In working with clients on developing pre-employment testing systems, I’ve heard the expression “The Customer Service Gene,” or some variant of it, dozens of times. I like it because it transmits the idea that some people have it and some do not. It casually underlines the idea that there are some things you cannot train away. But, having good genes only provides potential. They only translate into high performance if nurtured through good training, coaching, and performance management.
I thought about what makes up the CSG while reading this interview with Jonathan Tisch. One thing that has always struck me when analyzing call center work is that there are only so many types of customer issues an agent encounters, but the customer’s circumstances are much more variable. The best agents are those who can be empathetic to unique circumstances while applying problem solving skills and creativity.
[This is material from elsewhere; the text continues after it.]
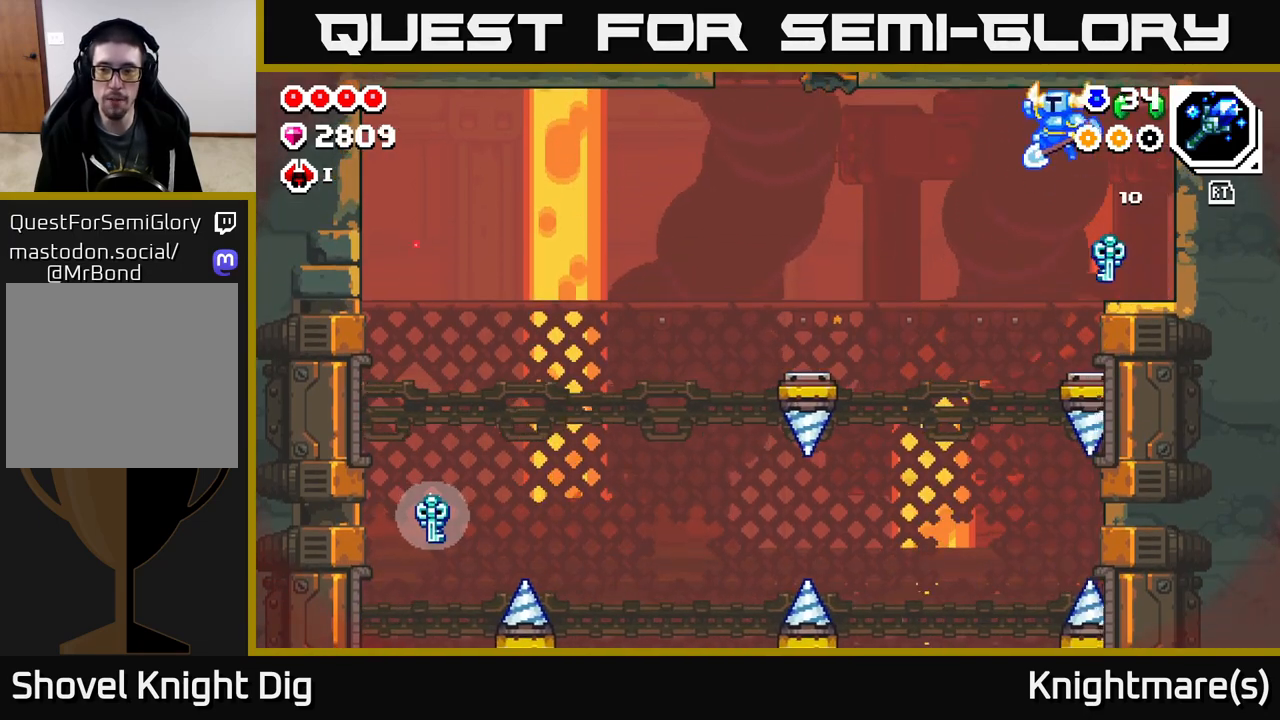
{"buttons": [], "left_stick": "down-left", "right_stick": "center", "events": [[50, "left_stick", "right"], [200, "left_stick", "center"], [417, "A", "up"], [433, "left_stick", "down-left"]]}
We also have to consider that there may be several sets of CSGs and that those which are the “best” really depend on the situation. For instance, there’s good data that suggest that those who call a contact center have different customer service expectations that those who text/e-mail. The former is looking for more of a personal interaction whereas the latter’s criteria for a good experience is getting the problem solved. Both sets of agents need to be creative problem solvers, but only one also has to have superior interaction skills.
The good news is that there are valid tests that assess candidates on these attributes that are cost effectively. Using them will help you identify who has the appropriate CSG (or at lest a lot of it) for your contact center.